◆ **WHAT IS NEEDED**: Retype every entry below without any change.

DATA START

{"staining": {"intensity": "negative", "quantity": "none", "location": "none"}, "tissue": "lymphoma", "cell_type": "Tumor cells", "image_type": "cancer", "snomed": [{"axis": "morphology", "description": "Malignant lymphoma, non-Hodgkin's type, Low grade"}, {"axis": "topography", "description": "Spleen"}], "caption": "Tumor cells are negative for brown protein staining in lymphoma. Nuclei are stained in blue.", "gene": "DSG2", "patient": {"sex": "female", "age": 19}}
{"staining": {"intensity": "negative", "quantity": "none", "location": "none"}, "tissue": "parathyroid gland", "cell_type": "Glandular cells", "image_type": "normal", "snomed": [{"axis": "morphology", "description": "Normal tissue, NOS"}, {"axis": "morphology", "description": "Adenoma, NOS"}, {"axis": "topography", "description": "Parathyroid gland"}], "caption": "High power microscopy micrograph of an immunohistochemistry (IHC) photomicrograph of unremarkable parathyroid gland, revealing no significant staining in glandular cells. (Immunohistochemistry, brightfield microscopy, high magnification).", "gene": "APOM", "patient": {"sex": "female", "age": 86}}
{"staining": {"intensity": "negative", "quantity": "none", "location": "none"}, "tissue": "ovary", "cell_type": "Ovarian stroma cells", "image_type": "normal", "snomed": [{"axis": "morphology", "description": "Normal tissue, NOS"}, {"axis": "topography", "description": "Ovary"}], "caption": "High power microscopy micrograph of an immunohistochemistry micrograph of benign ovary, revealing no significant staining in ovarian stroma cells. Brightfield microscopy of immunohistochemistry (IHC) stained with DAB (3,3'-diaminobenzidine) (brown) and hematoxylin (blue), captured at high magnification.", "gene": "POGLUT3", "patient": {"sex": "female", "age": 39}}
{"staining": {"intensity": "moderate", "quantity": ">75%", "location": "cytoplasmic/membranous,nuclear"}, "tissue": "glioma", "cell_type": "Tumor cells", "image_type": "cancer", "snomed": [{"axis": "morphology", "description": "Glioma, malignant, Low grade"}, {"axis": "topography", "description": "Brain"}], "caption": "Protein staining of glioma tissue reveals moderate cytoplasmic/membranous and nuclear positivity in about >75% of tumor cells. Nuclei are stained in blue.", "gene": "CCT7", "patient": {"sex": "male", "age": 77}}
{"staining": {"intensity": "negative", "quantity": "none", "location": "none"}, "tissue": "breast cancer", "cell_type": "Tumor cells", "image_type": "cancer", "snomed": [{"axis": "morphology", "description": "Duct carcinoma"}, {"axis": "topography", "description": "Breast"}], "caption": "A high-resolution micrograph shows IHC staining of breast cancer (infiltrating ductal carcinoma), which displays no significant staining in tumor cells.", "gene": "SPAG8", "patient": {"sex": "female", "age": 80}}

DATA END

◆ **ANSWER TO THIS PROBLEM**:
{"staining": {"intensity": "negative", "quantity": "none", "location": "none"}, "tissue": "lymphoma", "cell_type": "Tumor cells", "image_type": "cancer", "snomed": [{"axis": "morphology", "description": "Malignant lymphoma, non-Hodgkin's type, Low grade"}, {"axis": "topography", "description": "Spleen"}], "caption": "Tumor cells are negative for brown protein staining in lymphoma. Nuclei are stained in blue.", "gene": "DSG2", "patient": {"sex": "female", "age": 19}}
{"staining": {"intensity": "negative", "quantity": "none", "location": "none"}, "tissue": "parathyroid gland", "cell_type": "Glandular cells", "image_type": "normal", "snomed": [{"axis": "morphology", "description": "Normal tissue, NOS"}, {"axis": "morphology", "description": "Adenoma, NOS"}, {"axis": "topography", "description": "Parathyroid gland"}], "caption": "High power microscopy micrograph of an immunohistochemistry (IHC) photomicrograph of unremarkable parathyroid gland, revealing no significant staining in glandular cells. (Immunohistochemistry, brightfield microscopy, high magnification).", "gene": "APOM", "patient": {"sex": "female", "age": 86}}
{"staining": {"intensity": "negative", "quantity": "none", "location": "none"}, "tissue": "ovary", "cell_type": "Ovarian stroma cells", "image_type": "normal", "snomed": [{"axis": "morphology", "description": "Normal tissue, NOS"}, {"axis": "topography", "description": "Ovary"}], "caption": "High power microscopy micrograph of an immunohistochemistry micrograph of benign ovary, revealing no significant staining in ovarian stroma cells. Brightfield microscopy of immunohistochemistry (IHC) stained with DAB (3,3'-diaminobenzidine) (brown) and hematoxylin (blue), captured at high magnification.", "gene": "POGLUT3", "patient": {"sex": "female", "age": 39}}
{"staining": {"intensity": "moderate", "quantity": ">75%", "location": "cytoplasmic/membranous,nuclear"}, "tissue": "glioma", "cell_type": "Tumor cells", "image_type": "cancer", "snomed": [{"axis": "morphology", "description": "Glioma, malignant, Low grade"}, {"axis": "topography", "description": "Brain"}], "caption": "Protein staining of glioma tissue reveals moderate cytoplasmic/membranous and nuclear positivity in about >75% of tumor cells. Nuclei are stained in blue.", "gene": "CCT7", "patient": {"sex": "male", "age": 77}}
{"staining": {"intensity": "negative", "quantity": "none", "location": "none"}, "tissue": "breast cancer", "cell_type": "Tumor cells", "image_type": "cancer", "snomed": [{"axis": "morphology", "description": "Duct carcinoma"}, {"axis": "topography", "description": "Breast"}], "caption": "A high-resolution micrograph shows IHC staining of breast cancer (infiltrating ductal carcinoma), which displays no significant staining in tumor cells.", "gene": "SPAG8", "patient": {"sex": "female", "age": 80}}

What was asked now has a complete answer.